***** EXERCISE MATERIALS *****

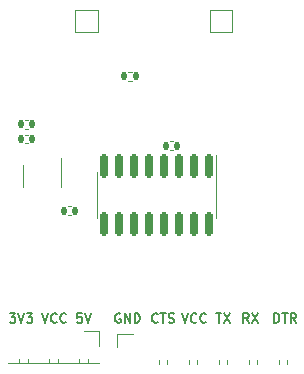
<source format=gbr>
%TF.GenerationSoftware,KiCad,Pcbnew,8.0.3*%
%TF.CreationDate,2024-07-14T10:18:13+10:00*%
%TF.ProjectId,USB-C to UART,5553422d-4320-4746-9f20-554152542e6b,rev?*%
%TF.SameCoordinates,Original*%
%TF.FileFunction,Legend,Top*%
%TF.FilePolarity,Positive*%
%FSLAX46Y46*%
G04 Gerber Fmt 4.6, Leading zero omitted, Abs format (unit mm)*
G04 Created by KiCad (PCBNEW 8.0.3) date 2024-07-14 10:18:13*
%MOMM*%
%LPD*%
G01*
G04 APERTURE LIST*
G04 Aperture macros list*
%AMRoundRect*
0 Rectangle with rounded corners*
0 $1 Rounding radius*
0 $2 $3 $4 $5 $6 $7 $8 $9 X,Y pos of 4 corners*
0 Add a 4 corners polygon primitive as box body*
4,1,4,$2,$3,$4,$5,$6,$7,$8,$9,$2,$3,0*
0 Add four circle primitives for the rounded corners*
1,1,$1+$1,$2,$3*
1,1,$1+$1,$4,$5*
1,1,$1+$1,$6,$7*
1,1,$1+$1,$8,$9*
0 Add four rect primitives between the rounded corners*
20,1,$1+$1,$2,$3,$4,$5,0*
20,1,$1+$1,$4,$5,$6,$7,0*
20,1,$1+$1,$6,$7,$8,$9,0*
20,1,$1+$1,$8,$9,$2,$3,0*%
G04 Aperture macros list end*
%ADD10C,0.150000*%
%ADD11C,0.120000*%
%ADD12RoundRect,0.140000X0.140000X0.170000X-0.140000X0.170000X-0.140000X-0.170000X0.140000X-0.170000X0*%
%ADD13RoundRect,0.135000X-0.135000X-0.185000X0.135000X-0.185000X0.135000X0.185000X-0.135000X0.185000X0*%
%ADD14R,0.650000X1.060000*%
%ADD15RoundRect,0.150000X-0.150000X0.825000X-0.150000X-0.825000X0.150000X-0.825000X0.150000X0.825000X0*%
%ADD16RoundRect,0.140000X-0.140000X-0.170000X0.140000X-0.170000X0.140000X0.170000X-0.140000X0.170000X0*%
%ADD17C,2.200000*%
%ADD18R,1.700000X1.700000*%
%ADD19O,1.700000X1.700000*%
%ADD20R,1.500000X1.500000*%
%ADD21R,0.300000X1.000000*%
%ADD22R,0.700000X1.150000*%
G04 APERTURE END LIST*
D10*
X79972969Y9861441D02*
X80468207Y9861441D01*
X80468207Y9861441D02*
X80201541Y9556679D01*
X80201541Y9556679D02*
X80315826Y9556679D01*
X80315826Y9556679D02*
X80392017Y9518584D01*
X80392017Y9518584D02*
X80430112Y9480489D01*
X80430112Y9480489D02*
X80468207Y9404298D01*
X80468207Y9404298D02*
X80468207Y9213822D01*
X80468207Y9213822D02*
X80430112Y9137632D01*
X80430112Y9137632D02*
X80392017Y9099536D01*
X80392017Y9099536D02*
X80315826Y9061441D01*
X80315826Y9061441D02*
X80087255Y9061441D01*
X80087255Y9061441D02*
X80011064Y9099536D01*
X80011064Y9099536D02*
X79972969Y9137632D01*
X80696779Y9861441D02*
X80963446Y9061441D01*
X80963446Y9061441D02*
X81230112Y9861441D01*
X81420588Y9861441D02*
X81915826Y9861441D01*
X81915826Y9861441D02*
X81649160Y9556679D01*
X81649160Y9556679D02*
X81763445Y9556679D01*
X81763445Y9556679D02*
X81839636Y9518584D01*
X81839636Y9518584D02*
X81877731Y9480489D01*
X81877731Y9480489D02*
X81915826Y9404298D01*
X81915826Y9404298D02*
X81915826Y9213822D01*
X81915826Y9213822D02*
X81877731Y9137632D01*
X81877731Y9137632D02*
X81839636Y9099536D01*
X81839636Y9099536D02*
X81763445Y9061441D01*
X81763445Y9061441D02*
X81534874Y9061441D01*
X81534874Y9061441D02*
X81458683Y9099536D01*
X81458683Y9099536D02*
X81420588Y9137632D01*
X89338207Y9823346D02*
X89262017Y9861441D01*
X89262017Y9861441D02*
X89147731Y9861441D01*
X89147731Y9861441D02*
X89033445Y9823346D01*
X89033445Y9823346D02*
X88957255Y9747156D01*
X88957255Y9747156D02*
X88919160Y9670965D01*
X88919160Y9670965D02*
X88881064Y9518584D01*
X88881064Y9518584D02*
X88881064Y9404298D01*
X88881064Y9404298D02*
X88919160Y9251917D01*
X88919160Y9251917D02*
X88957255Y9175727D01*
X88957255Y9175727D02*
X89033445Y9099536D01*
X89033445Y9099536D02*
X89147731Y9061441D01*
X89147731Y9061441D02*
X89223922Y9061441D01*
X89223922Y9061441D02*
X89338207Y9099536D01*
X89338207Y9099536D02*
X89376303Y9137632D01*
X89376303Y9137632D02*
X89376303Y9404298D01*
X89376303Y9404298D02*
X89223922Y9404298D01*
X89719160Y9061441D02*
X89719160Y9861441D01*
X89719160Y9861441D02*
X90176303Y9061441D01*
X90176303Y9061441D02*
X90176303Y9861441D01*
X90557255Y9061441D02*
X90557255Y9861441D01*
X90557255Y9861441D02*
X90747731Y9861441D01*
X90747731Y9861441D02*
X90862017Y9823346D01*
X90862017Y9823346D02*
X90938207Y9747156D01*
X90938207Y9747156D02*
X90976302Y9670965D01*
X90976302Y9670965D02*
X91014398Y9518584D01*
X91014398Y9518584D02*
X91014398Y9404298D01*
X91014398Y9404298D02*
X90976302Y9251917D01*
X90976302Y9251917D02*
X90938207Y9175727D01*
X90938207Y9175727D02*
X90862017Y9099536D01*
X90862017Y9099536D02*
X90747731Y9061441D01*
X90747731Y9061441D02*
X90557255Y9061441D01*
X94544874Y9861441D02*
X94811541Y9061441D01*
X94811541Y9061441D02*
X95078207Y9861441D01*
X95802017Y9137632D02*
X95763921Y9099536D01*
X95763921Y9099536D02*
X95649636Y9061441D01*
X95649636Y9061441D02*
X95573445Y9061441D01*
X95573445Y9061441D02*
X95459159Y9099536D01*
X95459159Y9099536D02*
X95382969Y9175727D01*
X95382969Y9175727D02*
X95344874Y9251917D01*
X95344874Y9251917D02*
X95306778Y9404298D01*
X95306778Y9404298D02*
X95306778Y9518584D01*
X95306778Y9518584D02*
X95344874Y9670965D01*
X95344874Y9670965D02*
X95382969Y9747156D01*
X95382969Y9747156D02*
X95459159Y9823346D01*
X95459159Y9823346D02*
X95573445Y9861441D01*
X95573445Y9861441D02*
X95649636Y9861441D01*
X95649636Y9861441D02*
X95763921Y9823346D01*
X95763921Y9823346D02*
X95802017Y9785251D01*
X96602017Y9137632D02*
X96563921Y9099536D01*
X96563921Y9099536D02*
X96449636Y9061441D01*
X96449636Y9061441D02*
X96373445Y9061441D01*
X96373445Y9061441D02*
X96259159Y9099536D01*
X96259159Y9099536D02*
X96182969Y9175727D01*
X96182969Y9175727D02*
X96144874Y9251917D01*
X96144874Y9251917D02*
X96106778Y9404298D01*
X96106778Y9404298D02*
X96106778Y9518584D01*
X96106778Y9518584D02*
X96144874Y9670965D01*
X96144874Y9670965D02*
X96182969Y9747156D01*
X96182969Y9747156D02*
X96259159Y9823346D01*
X96259159Y9823346D02*
X96373445Y9861441D01*
X96373445Y9861441D02*
X96449636Y9861441D01*
X96449636Y9861441D02*
X96563921Y9823346D01*
X96563921Y9823346D02*
X96602017Y9785251D01*
X86100112Y9861441D02*
X85719160Y9861441D01*
X85719160Y9861441D02*
X85681064Y9480489D01*
X85681064Y9480489D02*
X85719160Y9518584D01*
X85719160Y9518584D02*
X85795350Y9556679D01*
X85795350Y9556679D02*
X85985826Y9556679D01*
X85985826Y9556679D02*
X86062017Y9518584D01*
X86062017Y9518584D02*
X86100112Y9480489D01*
X86100112Y9480489D02*
X86138207Y9404298D01*
X86138207Y9404298D02*
X86138207Y9213822D01*
X86138207Y9213822D02*
X86100112Y9137632D01*
X86100112Y9137632D02*
X86062017Y9099536D01*
X86062017Y9099536D02*
X85985826Y9061441D01*
X85985826Y9061441D02*
X85795350Y9061441D01*
X85795350Y9061441D02*
X85719160Y9099536D01*
X85719160Y9099536D02*
X85681064Y9137632D01*
X86366779Y9861441D02*
X86633446Y9061441D01*
X86633446Y9061441D02*
X86900112Y9861441D01*
X92526303Y9137632D02*
X92488207Y9099536D01*
X92488207Y9099536D02*
X92373922Y9061441D01*
X92373922Y9061441D02*
X92297731Y9061441D01*
X92297731Y9061441D02*
X92183445Y9099536D01*
X92183445Y9099536D02*
X92107255Y9175727D01*
X92107255Y9175727D02*
X92069160Y9251917D01*
X92069160Y9251917D02*
X92031064Y9404298D01*
X92031064Y9404298D02*
X92031064Y9518584D01*
X92031064Y9518584D02*
X92069160Y9670965D01*
X92069160Y9670965D02*
X92107255Y9747156D01*
X92107255Y9747156D02*
X92183445Y9823346D01*
X92183445Y9823346D02*
X92297731Y9861441D01*
X92297731Y9861441D02*
X92373922Y9861441D01*
X92373922Y9861441D02*
X92488207Y9823346D01*
X92488207Y9823346D02*
X92526303Y9785251D01*
X92754874Y9861441D02*
X93212017Y9861441D01*
X92983445Y9061441D02*
X92983445Y9861441D01*
X93440588Y9099536D02*
X93554874Y9061441D01*
X93554874Y9061441D02*
X93745350Y9061441D01*
X93745350Y9061441D02*
X93821541Y9099536D01*
X93821541Y9099536D02*
X93859636Y9137632D01*
X93859636Y9137632D02*
X93897731Y9213822D01*
X93897731Y9213822D02*
X93897731Y9290013D01*
X93897731Y9290013D02*
X93859636Y9366203D01*
X93859636Y9366203D02*
X93821541Y9404298D01*
X93821541Y9404298D02*
X93745350Y9442394D01*
X93745350Y9442394D02*
X93592969Y9480489D01*
X93592969Y9480489D02*
X93516779Y9518584D01*
X93516779Y9518584D02*
X93478684Y9556679D01*
X93478684Y9556679D02*
X93440588Y9632870D01*
X93440588Y9632870D02*
X93440588Y9709060D01*
X93440588Y9709060D02*
X93478684Y9785251D01*
X93478684Y9785251D02*
X93516779Y9823346D01*
X93516779Y9823346D02*
X93592969Y9861441D01*
X93592969Y9861441D02*
X93783446Y9861441D01*
X93783446Y9861441D02*
X93897731Y9823346D01*
X102369160Y9061441D02*
X102369160Y9861441D01*
X102369160Y9861441D02*
X102559636Y9861441D01*
X102559636Y9861441D02*
X102673922Y9823346D01*
X102673922Y9823346D02*
X102750112Y9747156D01*
X102750112Y9747156D02*
X102788207Y9670965D01*
X102788207Y9670965D02*
X102826303Y9518584D01*
X102826303Y9518584D02*
X102826303Y9404298D01*
X102826303Y9404298D02*
X102788207Y9251917D01*
X102788207Y9251917D02*
X102750112Y9175727D01*
X102750112Y9175727D02*
X102673922Y9099536D01*
X102673922Y9099536D02*
X102559636Y9061441D01*
X102559636Y9061441D02*
X102369160Y9061441D01*
X103054874Y9861441D02*
X103512017Y9861441D01*
X103283445Y9061441D02*
X103283445Y9861441D01*
X104235827Y9061441D02*
X103969160Y9442394D01*
X103778684Y9061441D02*
X103778684Y9861441D01*
X103778684Y9861441D02*
X104083446Y9861441D01*
X104083446Y9861441D02*
X104159636Y9823346D01*
X104159636Y9823346D02*
X104197731Y9785251D01*
X104197731Y9785251D02*
X104235827Y9709060D01*
X104235827Y9709060D02*
X104235827Y9594775D01*
X104235827Y9594775D02*
X104197731Y9518584D01*
X104197731Y9518584D02*
X104159636Y9480489D01*
X104159636Y9480489D02*
X104083446Y9442394D01*
X104083446Y9442394D02*
X103778684Y9442394D01*
X82704874Y9861441D02*
X82971541Y9061441D01*
X82971541Y9061441D02*
X83238207Y9861441D01*
X83962017Y9137632D02*
X83923921Y9099536D01*
X83923921Y9099536D02*
X83809636Y9061441D01*
X83809636Y9061441D02*
X83733445Y9061441D01*
X83733445Y9061441D02*
X83619159Y9099536D01*
X83619159Y9099536D02*
X83542969Y9175727D01*
X83542969Y9175727D02*
X83504874Y9251917D01*
X83504874Y9251917D02*
X83466778Y9404298D01*
X83466778Y9404298D02*
X83466778Y9518584D01*
X83466778Y9518584D02*
X83504874Y9670965D01*
X83504874Y9670965D02*
X83542969Y9747156D01*
X83542969Y9747156D02*
X83619159Y9823346D01*
X83619159Y9823346D02*
X83733445Y9861441D01*
X83733445Y9861441D02*
X83809636Y9861441D01*
X83809636Y9861441D02*
X83923921Y9823346D01*
X83923921Y9823346D02*
X83962017Y9785251D01*
X84762017Y9137632D02*
X84723921Y9099536D01*
X84723921Y9099536D02*
X84609636Y9061441D01*
X84609636Y9061441D02*
X84533445Y9061441D01*
X84533445Y9061441D02*
X84419159Y9099536D01*
X84419159Y9099536D02*
X84342969Y9175727D01*
X84342969Y9175727D02*
X84304874Y9251917D01*
X84304874Y9251917D02*
X84266778Y9404298D01*
X84266778Y9404298D02*
X84266778Y9518584D01*
X84266778Y9518584D02*
X84304874Y9670965D01*
X84304874Y9670965D02*
X84342969Y9747156D01*
X84342969Y9747156D02*
X84419159Y9823346D01*
X84419159Y9823346D02*
X84533445Y9861441D01*
X84533445Y9861441D02*
X84609636Y9861441D01*
X84609636Y9861441D02*
X84723921Y9823346D01*
X84723921Y9823346D02*
X84762017Y9785251D01*
X97444874Y9861441D02*
X97902017Y9861441D01*
X97673445Y9061441D02*
X97673445Y9861441D01*
X98092493Y9861441D02*
X98625827Y9061441D01*
X98625827Y9861441D02*
X98092493Y9061441D01*
X100236303Y9061441D02*
X99969636Y9442394D01*
X99779160Y9061441D02*
X99779160Y9861441D01*
X99779160Y9861441D02*
X100083922Y9861441D01*
X100083922Y9861441D02*
X100160112Y9823346D01*
X100160112Y9823346D02*
X100198207Y9785251D01*
X100198207Y9785251D02*
X100236303Y9709060D01*
X100236303Y9709060D02*
X100236303Y9594775D01*
X100236303Y9594775D02*
X100198207Y9518584D01*
X100198207Y9518584D02*
X100160112Y9480489D01*
X100160112Y9480489D02*
X100083922Y9442394D01*
X100083922Y9442394D02*
X99779160Y9442394D01*
X100502969Y9861441D02*
X101036303Y9061441D01*
X101036303Y9861441D02*
X100502969Y9061441D01*
D11*
%TO.C,C3*%
X81537836Y24970000D02*
X81322164Y24970000D01*
X81537836Y24250000D02*
X81322164Y24250000D01*
%TO.C,R1*%
X90026359Y30310000D02*
X90333641Y30310000D01*
X90026359Y29550000D02*
X90333641Y29550000D01*
%TO.C,U2*%
X81080000Y22400000D02*
X81080000Y20600000D01*
X84300000Y20600000D02*
X84300000Y23050000D01*
%TO.C,U1*%
X87370000Y19860000D02*
X87370000Y21810000D01*
X87370000Y19860000D02*
X87370000Y17910000D01*
X97490000Y19860000D02*
X97490000Y23310000D01*
X97490000Y19860000D02*
X97490000Y17910000D01*
%TO.C,C4*%
X84952164Y18910000D02*
X85167836Y18910000D01*
X84952164Y18190000D02*
X85167836Y18190000D01*
%TO.C,C1*%
X81537836Y26220000D02*
X81322164Y26220000D01*
X81537836Y25500000D02*
X81322164Y25500000D01*
%TO.C,J1*%
X89100000Y8110000D02*
X90430000Y8110000D01*
X89100000Y7000000D02*
X89100000Y8110000D01*
X92610000Y5540000D02*
X92610000Y5950000D01*
X93330000Y5540000D02*
X93330000Y5950000D01*
X95150000Y5540000D02*
X95150000Y5950000D01*
X95870000Y5540000D02*
X95870000Y5950000D01*
X97690000Y5540000D02*
X97690000Y5950000D01*
X98410000Y5540000D02*
X98410000Y5950000D01*
X100230000Y5540000D02*
X100230000Y5950000D01*
X100950000Y5540000D02*
X100950000Y5950000D01*
X102770000Y5540000D02*
X102770000Y5950000D01*
X103490000Y5540000D02*
X103490000Y5950000D01*
%TO.C,JP1*%
X80790000Y6037071D02*
X80790000Y5640000D01*
X81550000Y6037071D02*
X81550000Y5640000D01*
X83330000Y6037071D02*
X83330000Y5640000D01*
X84090000Y6037071D02*
X84090000Y5640000D01*
X85870000Y5970000D02*
X85870000Y5640000D01*
X86250000Y8350000D02*
X87520000Y8350000D01*
X86630000Y5970000D02*
X86630000Y5640000D01*
X87520000Y8350000D02*
X87520000Y7080000D01*
X87580000Y5640000D02*
X79840000Y5640000D01*
%TO.C,TP3*%
X96930000Y35560000D02*
X98830000Y35560000D01*
X96930000Y33660000D02*
X96930000Y35560000D01*
X98830000Y35560000D02*
X98830000Y33660000D01*
X98830000Y33660000D02*
X96930000Y33660000D01*
%TO.C,C2*%
X93592164Y24420000D02*
X93807836Y24420000D01*
X93592164Y23700000D02*
X93807836Y23700000D01*
%TO.C,TP1*%
X85530000Y35560000D02*
X87430000Y35560000D01*
X85530000Y33660000D02*
X85530000Y35560000D01*
X87430000Y35560000D02*
X87430000Y33660000D01*
X87430000Y33660000D02*
X85530000Y33660000D01*
%TD*%
%LPC*%
D12*
%TO.C,C3*%
X81910000Y24610000D03*
X80950000Y24610000D03*
%TD*%
D13*
%TO.C,R1*%
X89670000Y29930000D03*
X90690000Y29930000D03*
%TD*%
D14*
%TO.C,U2*%
X83640000Y22600000D03*
X82690000Y22600000D03*
X81740000Y22600000D03*
X81740000Y20400000D03*
X83640000Y20400000D03*
%TD*%
D15*
%TO.C,U1*%
X96875000Y22335000D03*
X95605000Y22335000D03*
X94335000Y22335000D03*
X93065000Y22335000D03*
X91795000Y22335000D03*
X90525000Y22335000D03*
X89255000Y22335000D03*
X87985000Y22335000D03*
X87985000Y17385000D03*
X89255000Y17385000D03*
X90525000Y17385000D03*
X91795000Y17385000D03*
X93065000Y17385000D03*
X94335000Y17385000D03*
X95605000Y17385000D03*
X96875000Y17385000D03*
%TD*%
D16*
%TO.C,C4*%
X84580000Y18550000D03*
X85540000Y18550000D03*
%TD*%
D17*
%TO.C,H1*%
X80880000Y13610000D03*
%TD*%
D12*
%TO.C,C1*%
X81910000Y25860000D03*
X80950000Y25860000D03*
%TD*%
D18*
%TO.C,J1*%
X90430000Y7000000D03*
D19*
X92970000Y7000000D03*
X95510000Y7000000D03*
X98050000Y7000000D03*
X100590000Y7000000D03*
X103130000Y7000000D03*
%TD*%
D18*
%TO.C,JP1*%
X86250000Y7080000D03*
D19*
X83710000Y7080000D03*
X81170000Y7080000D03*
%TD*%
D20*
%TO.C,TP3*%
X97880000Y34610000D03*
%TD*%
D16*
%TO.C,C2*%
X93220000Y24060000D03*
X94180000Y24060000D03*
%TD*%
D20*
%TO.C,TP1*%
X86480000Y34610000D03*
%TD*%
D17*
%TO.C,H2*%
X103480000Y13610000D03*
%TD*%
D21*
%TO.C,P1*%
X89430000Y33570000D03*
X89930000Y33570000D03*
X90430000Y33570000D03*
X90930000Y33570000D03*
X91430000Y33570000D03*
X91930000Y33570000D03*
X92430000Y33570000D03*
X92930000Y33570000D03*
X93430000Y33570000D03*
X93930000Y33570000D03*
X94430000Y33570000D03*
X94930000Y33570000D03*
D22*
X88760000Y32730000D03*
%TD*%
%LPD*%
M02*

</source>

*****

> YOUR OBJECTIVE
Of all the entries above, output exactly the lines between the one holding "X96563921Y9099536D01*" and the one holding "X85985826Y9061441D01*", inclusive.

> ANSWER TO THIS PROBLEM
X96563921Y9099536D01*
X96563921Y9099536D02*
X96449636Y9061441D01*
X96449636Y9061441D02*
X96373445Y9061441D01*
X96373445Y9061441D02*
X96259159Y9099536D01*
X96259159Y9099536D02*
X96182969Y9175727D01*
X96182969Y9175727D02*
X96144874Y9251917D01*
X96144874Y9251917D02*
X96106778Y9404298D01*
X96106778Y9404298D02*
X96106778Y9518584D01*
X96106778Y9518584D02*
X96144874Y9670965D01*
X96144874Y9670965D02*
X96182969Y9747156D01*
X96182969Y9747156D02*
X96259159Y9823346D01*
X96259159Y9823346D02*
X96373445Y9861441D01*
X96373445Y9861441D02*
X96449636Y9861441D01*
X96449636Y9861441D02*
X96563921Y9823346D01*
X96563921Y9823346D02*
X96602017Y9785251D01*
X86100112Y9861441D02*
X85719160Y9861441D01*
X85719160Y9861441D02*
X85681064Y9480489D01*
X85681064Y9480489D02*
X85719160Y9518584D01*
X85719160Y9518584D02*
X85795350Y9556679D01*
X85795350Y9556679D02*
X85985826Y9556679D01*
X85985826Y9556679D02*
X86062017Y9518584D01*
X86062017Y9518584D02*
X86100112Y9480489D01*
X86100112Y9480489D02*
X86138207Y9404298D01*
X86138207Y9404298D02*
X86138207Y9213822D01*
X86138207Y9213822D02*
X86100112Y9137632D01*
X86100112Y9137632D02*
X86062017Y9099536D01*
X86062017Y9099536D02*
X85985826Y9061441D01*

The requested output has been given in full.